LUCCA – Guerre, tensioni commerciali, scenari politici ed economici in continua evoluzione. Viviamo tempi instabili, con conseguenze che vedono coinvolte società, imprese e vita quotidiana. Lo tocchiamo con mano nel giorno dello sciopero generale contro l’abbordaggio della Global Sumud Flotilla da parte di Israele, che ha bloccato le navi accorse per creare un corridoio umanitario in aiuto al popolo palestinese. Al centro dell’attenzione internazionale, dunque, il genocidio che la società civile, oggi impegnata a scioperare pacificamente con i sindacati Cgil e Usb, chiede di fermare. In un’Italia bloccata dalle manifestazioni contro la guerra a discutere di temi così complessi e delicati assieme, nella cornice del Pianeta Terra Festival di Lucca (dal 3 al 5 ottobre), sono Antonio Pace e Nathalie Tocci, in un dialogo moderato da Paola Pica e organizzato da Sofidel dal titolo “Un mondo incerto: i difficili scenari tra geopolitica ed economia”.

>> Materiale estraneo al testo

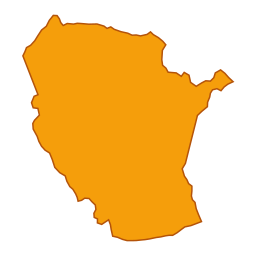 Colombo, Paraná, Brazil (Albers equal-area conic projection)
{"feature_id": "56859067B90455613848292", "entity_name": "Colombo", "entity_type": "district", "adm_level": 2, "iso_a3": "BRA", "parent_name": "Brazil", "parent_adm1": "Paraná", "projection": "albers", "projection_center": [-49.18, -25.309], "detail": "fine", "context": "isolated", "style": "filled", "palette": "amber", "viewbox_px": 256, "rotation_deg": 0, "n_neighbors": 0, "source": "geoboundaries", "source_scale": "gbopen_adm2", "svg_char_len": 1681}
<svg xmlns="http://www.w3.org/2000/svg" viewBox="0 0 256 256"><path d="M66.9,181.3L69.8,186.6L72.9,189.3L75.7,193.9L77.2,197.4L78.1,201.2L81.6,200.3L84.7,198.2L89.1,198.5L91.8,201.6L95.3,205.0L95.9,209.5L93.9,213.3L94.2,217.4L97.5,218.9L97.4,222.9L101.7,224.4L108.6,219.8L110.4,224.6L111.2,229.6L112.7,236.2L117.6,237.3L122.6,239.4L127.1,240.6L132.5,240.6L136.2,240.5L140.9,240.0L145.1,239.6L149.6,238.9L156.2,237.5L160.7,236.9L165.6,235.8L169.1,235.3L172.7,235.3L177.1,232.7L180.5,230.1L184.8,226.9L190.9,225.6L197.5,223.1L201.5,221.6L198.5,214.6L196.2,208.7L195.0,202.4L192.4,199.7L191.4,196.0L191.9,190.9L191.9,186.1L188.6,183.6L186.9,179.7L184.4,176.1L182.2,168.8L185.4,163.4L190.3,143.8L195.8,122.0L197.4,115.5L201.7,111.4L207.4,106.7L207.6,102.2L209.7,97.1L210.4,93.2L212.5,89.8L217.0,88.7L221.0,90.7L224.2,86.9L227.8,84.2L233.1,81.7L228.6,77.5L224.9,73.3L220.6,69.9L215.3,72.9L213.8,77.7L210.4,81.1L205.7,80.8L201.7,82.9L196.2,86.3L190.6,82.4L189.0,75.2L184.2,72.4L181.3,76.3L176.2,72.9L168.1,72.2L165.9,68.1L162.6,65.3L161.8,59.7L162.4,50.3L165.8,44.8L162.8,41.3L158.5,37.7L153.3,34.6L150.5,31.9L147.1,34.4L140.5,35.9L136.3,35.0L132.1,35.2L127.8,33.2L121.0,31.7L114.2,29.3L110.8,26.9L107.0,28.4L104.0,26.1L97.0,24.0L88.9,24.2L80.7,23.5L77.2,23.3L73.6,24.1L67.2,23.5L63.2,25.5L60.7,22.5L59.4,18.9L57.1,15.6L53.3,15.4L49.3,20.4L46.3,26.3L41.6,30.0L37.5,36.3L34.8,40.7L30.6,45.3L26.5,47.6L25.0,51.5L22.9,55.9L38.0,94.7L34.1,96.3L31.5,102.7L33.2,107.8L37.9,108.4L39.4,115.1L34.5,120.3L32.8,123.5L33.2,129.1L37.2,136.4L38.9,141.4L41.5,146.2L45.1,150.2L49.6,153.0L52.3,159.6L54.8,167.4L59.8,172.7L65.2,175.9L66.9,181.3Z" fill="#f59e0b" stroke="#b45309" stroke-width="1.5"/></svg>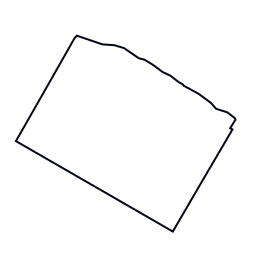 the district of Buffalo, Nebraska, United States of America, rotated 210°
{"feature_id": "52423323B63113999244824", "entity_name": "Buffalo", "entity_type": "district", "adm_level": 2, "iso_a3": "USA", "parent_name": "United States of America", "parent_adm1": "Nebraska", "projection": "orthographic", "projection_center": [-99.096, 40.85], "detail": "fine", "context": "isolated", "style": "outline", "palette": "ink", "viewbox_px": 256, "rotation_deg": 210, "n_neighbors": 0, "source": "geoboundaries", "source_scale": "gbopen_adm2", "svg_char_len": 486}
<svg xmlns="http://www.w3.org/2000/svg" viewBox="0 0 256 256"><g transform="rotate(210 128 128)"><path d="M211.7,60.6L93.6,60.7L37.4,60.7L37.2,120.0L36.8,179.0L39.4,179.0L39.1,188.9L40.6,190.0L49.8,191.2L61.3,188.7L68.8,191.2L83.8,192.9L100.7,192.5L103.0,193.2L107.3,193.1L117.5,194.5L126.2,193.8L138.2,195.2L147.9,195.4L153.5,193.8L171.4,195.2L181.2,192.9L192.0,187.6L218.4,182.4L219.2,179.2L218.7,104.9L218.5,60.6L211.7,60.6Z" fill="none" stroke="#020617" stroke-width="2"/></g></svg>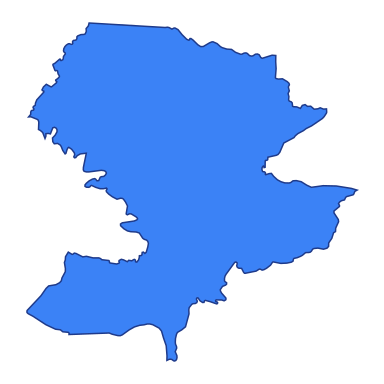 outline of Concepcion, Ocotepeque, Honduras
{"feature_id": "27666195B60118725213626", "entity_name": "Concepcion", "entity_type": "district", "adm_level": 2, "iso_a3": "HND", "parent_name": "Honduras", "parent_adm1": "Ocotepeque", "projection": "orthographic", "projection_center": [-89.206, 14.517], "detail": "fine", "context": "isolated", "style": "filled", "palette": "blue", "viewbox_px": 384, "rotation_deg": 0, "n_neighbors": 0, "source": "geoboundaries", "source_scale": "gbopen_adm2", "svg_char_len": 5855}
<svg xmlns="http://www.w3.org/2000/svg" viewBox="0 0 384 384"><path d="M166.9,360.4L169.2,359.3L170.5,359.2L171.9,359.5L173.6,360.8L174.6,361.0L175.8,360.5L176.6,359.3L177.0,357.6L176.9,355.6L175.2,351.7L176.7,348.1L176.5,346.5L175.5,344.1L175.3,342.1L175.5,338.5L176.4,334.6L177.0,333.1L177.9,332.1L181.7,329.9L185.5,326.8L189.0,313.9L188.8,309.7L189.2,307.6L191.8,304.3L193.0,303.7L195.3,303.5L196.8,302.6L197.3,301.2L196.4,299.1L196.7,298.2L197.3,297.8L198.1,298.0L200.0,300.8L202.6,302.5L204.0,302.4L204.5,300.8L205.4,300.4L210.0,301.6L216.6,303.9L217.4,303.6L217.7,302.8L217.3,302.1L215.7,301.4L215.6,300.5L216.2,299.9L221.7,300.0L224.1,300.8L225.7,299.9L226.0,299.0L225.8,297.9L221.5,293.0L220.4,290.8L220.3,289.6L222.5,286.4L225.6,285.1L226.6,284.1L226.6,282.7L225.1,281.7L224.5,280.8L224.5,278.4L225.0,276.2L226.1,274.2L234.7,262.4L235.9,262.0L237.0,262.7L237.2,263.6L236.7,265.8L237.4,267.4L238.8,268.2L241.6,268.4L243.5,272.1L244.4,273.2L245.1,273.3L256.1,271.1L259.3,269.1L260.4,269.2L262.1,270.1L263.9,269.7L266.5,268.3L270.5,265.2L272.4,262.4L273.1,261.9L280.8,263.4L286.9,263.1L291.3,262.2L293.0,261.2L293.4,259.2L294.0,258.4L297.2,257.7L300.6,256.3L302.4,255.3L305.6,252.6L308.8,252.5L310.2,252.2L311.4,251.2L312.6,249.2L314.0,248.5L317.9,248.1L323.5,249.2L327.0,248.2L328.6,246.4L328.7,242.9L331.8,238.4L333.6,232.7L335.5,231.6L335.7,228.1L338.6,221.7L338.3,219.5L334.0,212.9L334.0,211.0L339.4,206.5L339.5,205.5L338.5,203.6L339.6,202.0L341.5,200.7L344.5,199.9L345.6,197.5L346.6,196.6L353.1,194.8L353.8,194.0L354.8,191.4L357.1,190.1L351.4,188.4L336.3,186.0L323.2,185.7L311.4,187.3L306.8,185.2L301.2,181.7L296.3,180.6L293.0,180.8L290.8,182.5L289.2,183.0L284.8,182.9L280.9,181.7L277.4,179.8L273.6,176.3L271.4,173.4L269.2,173.6L265.7,174.7L265.3,174.2L265.5,173.1L265.1,172.3L264.4,171.8L263.0,171.7L262.5,171.3L261.9,169.3L262.2,167.3L263.3,166.0L263.8,166.3L264.1,167.6L265.1,167.3L265.2,160.9L265.6,160.4L266.9,160.3L267.7,159.7L267.9,157.2L276.3,155.3L278.0,154.5L279.8,152.3L283.8,143.0L294.0,137.6L295.3,135.8L297.9,133.6L303.5,130.6L306.1,128.6L311.5,125.9L322.4,118.5L324.1,116.7L326.4,113.2L326.7,112.2L326.5,108.9L323.5,109.1L320.2,107.8L317.9,108.8L314.2,109.2L310.7,106.2L307.5,106.4L305.1,104.6L302.3,105.4L300.4,108.4L296.8,106.9L293.6,106.7L292.6,106.3L292.2,102.9L291.2,101.8L289.3,101.1L288.6,99.9L288.9,96.6L288.1,93.5L289.3,90.9L288.4,87.5L288.5,86.4L289.4,84.8L289.0,83.3L287.2,81.6L282.5,78.8L278.3,79.1L276.0,78.5L275.4,77.7L276.1,68.6L275.7,61.8L275.8,55.5L272.1,55.2L262.2,58.3L260.8,57.5L259.2,54.8L257.5,54.0L255.4,54.2L253.0,55.8L251.6,56.1L249.5,55.6L247.4,53.5L246.0,52.9L244.1,53.1L241.8,54.2L240.5,54.2L235.5,52.3L231.5,49.4L226.9,49.1L222.1,47.6L220.4,46.6L217.1,43.6L213.0,41.8L211.8,41.9L209.6,42.8L203.3,46.5L200.7,46.6L197.9,44.8L193.0,40.0L190.9,38.5L189.9,38.6L189.5,39.8L188.8,40.2L186.7,39.3L182.0,34.6L178.0,29.6L175.0,28.0L174.1,28.0L171.9,29.1L169.2,27.6L167.6,27.2L165.1,27.5L89.1,23.0L88.3,26.0L86.1,28.6L86.3,31.4L85.2,33.9L84.1,34.4L80.9,34.6L77.7,35.9L76.9,36.8L76.9,38.6L76.3,39.7L75.4,40.2L73.6,40.4L72.8,41.1L72.5,41.9L72.8,43.3L72.4,44.1L71.2,44.4L69.5,43.7L68.3,43.8L66.4,45.0L64.9,46.6L63.8,48.7L63.5,50.8L63.8,51.8L65.1,52.9L65.3,53.9L63.5,56.4L63.2,58.8L62.7,59.8L61.0,60.6L60.5,60.2L60.3,59.2L59.7,59.1L55.1,63.1L53.0,64.3L52.9,65.0L54.9,70.3L55.4,70.8L56.8,70.5L57.5,70.9L58.1,73.9L59.4,75.9L59.4,76.7L57.8,78.5L55.7,80.0L55.7,80.7L56.8,81.7L56.4,82.8L51.6,86.8L50.7,86.7L46.3,84.3L43.5,86.9L42.0,89.8L42.4,90.6L43.8,91.1L43.8,92.1L36.8,99.8L35.5,103.0L35.2,105.4L33.6,106.3L33.1,107.1L33.1,107.8L33.9,108.8L33.8,109.7L33.2,110.2L31.9,110.4L31.2,110.9L30.7,112.1L30.7,114.4L28.6,116.9L30.9,116.8L37.1,119.3L38.2,120.1L38.8,122.1L38.5,129.5L40.4,130.5L42.7,132.5L45.0,138.5L45.9,136.2L45.9,133.7L48.3,133.4L50.4,133.9L52.8,127.8L54.5,127.3L56.2,128.2L57.0,129.7L57.0,131.8L55.2,135.1L52.5,138.0L52.8,141.7L54.3,143.8L57.6,143.4L60.3,145.1L61.2,146.5L62.8,150.5L65.1,153.9L65.9,153.4L67.1,149.4L68.1,147.7L68.8,147.3L71.7,149.3L74.3,152.8L74.7,154.7L73.8,156.9L74.5,157.8L75.7,157.6L77.3,155.6L80.4,153.9L86.3,153.2L83.4,167.4L83.3,169.9L84.1,171.3L86.3,171.9L89.0,171.9L101.3,170.3L104.3,170.7L105.7,171.6L106.4,173.1L105.5,174.9L103.8,176.4L101.2,176.7L100.2,177.3L98.7,180.6L97.0,180.8L95.6,179.1L94.7,178.6L92.4,179.1L89.1,180.9L86.3,183.3L85.0,184.9L85.0,186.4L86.4,187.2L88.8,187.3L89.8,186.9L90.9,185.6L91.6,185.4L95.6,187.3L100.0,188.7L103.4,188.7L106.5,188.1L107.1,189.0L106.2,190.5L106.4,191.7L108.7,194.1L112.4,196.8L117.0,199.2L120.6,198.2L122.3,198.4L123.4,199.1L125.5,202.0L127.5,206.0L126.2,213.6L126.4,214.3L127.4,214.8L129.4,213.8L131.2,213.9L136.0,216.8L137.1,217.8L137.6,218.9L136.8,219.9L134.2,221.0L122.3,222.8L120.5,224.0L120.6,225.7L123.9,228.8L127.4,230.9L130.7,231.7L136.2,232.0L139.3,233.0L142.7,238.2L144.2,239.3L146.6,240.1L147.8,241.4L148.4,243.4L147.8,246.9L146.2,252.3L144.9,253.4L143.4,252.1L142.2,252.4L141.9,254.9L141.1,255.6L139.4,255.7L139.2,257.8L138.5,260.0L136.8,262.1L135.6,261.8L135.4,260.1L134.6,259.4L133.6,259.6L131.8,260.8L128.7,260.3L127.3,261.7L123.6,259.9L121.3,259.3L119.1,260.5L118.9,261.3L119.4,262.4L119.1,263.1L116.7,264.0L110.1,263.0L109.5,262.5L109.3,261.1L108.8,260.5L101.8,259.7L100.6,258.6L98.9,257.9L93.1,257.9L86.4,256.3L82.8,256.9L76.1,253.5L74.3,253.1L72.9,254.2L72.1,254.4L68.3,252.1L65.5,256.7L65.3,259.9L64.4,262.5L65.4,268.6L65.3,271.7L62.0,277.9L61.3,280.8L59.6,282.7L55.9,284.7L48.7,285.9L46.1,288.4L41.0,295.7L27.1,310.5L26.9,312.1L27.4,313.0L28.4,313.8L32.7,316.1L45.9,324.7L55.5,329.2L60.4,329.8L62.8,331.8L68.2,332.3L69.2,333.3L69.0,334.5L109.2,333.0L112.1,334.2L117.8,335.6L120.2,335.7L122.2,334.9L129.3,329.8L134.5,326.9L139.7,325.3L144.1,324.8L147.2,324.0L149.9,324.0L152.8,324.7L159.1,328.1L161.5,331.0L163.5,337.9L166.2,345.7L167.0,355.8L166.9,360.4Z" fill="#3b82f6" stroke="#1e3a8a" stroke-width="1.5"/></svg>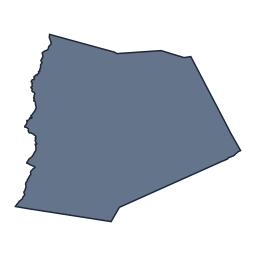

Dai “georischi” al “greening”: scenari futuri
I georischi sono alla base di questa instabilità e ci toccano più di quanto non crediamo, spiega Antonio Pace, che all’Università Cattolica del Sacro Cuore insegna risk management. Antonio Pace si occupa da più di vent’anni di investimenti nei mercati globali, ha vissuto in zone di guerra e, spostando lo sguardo dall’Asia all’Europa, spiega anche come l’instabilità del Mediterraneo coincida con l’emergenza ambientale.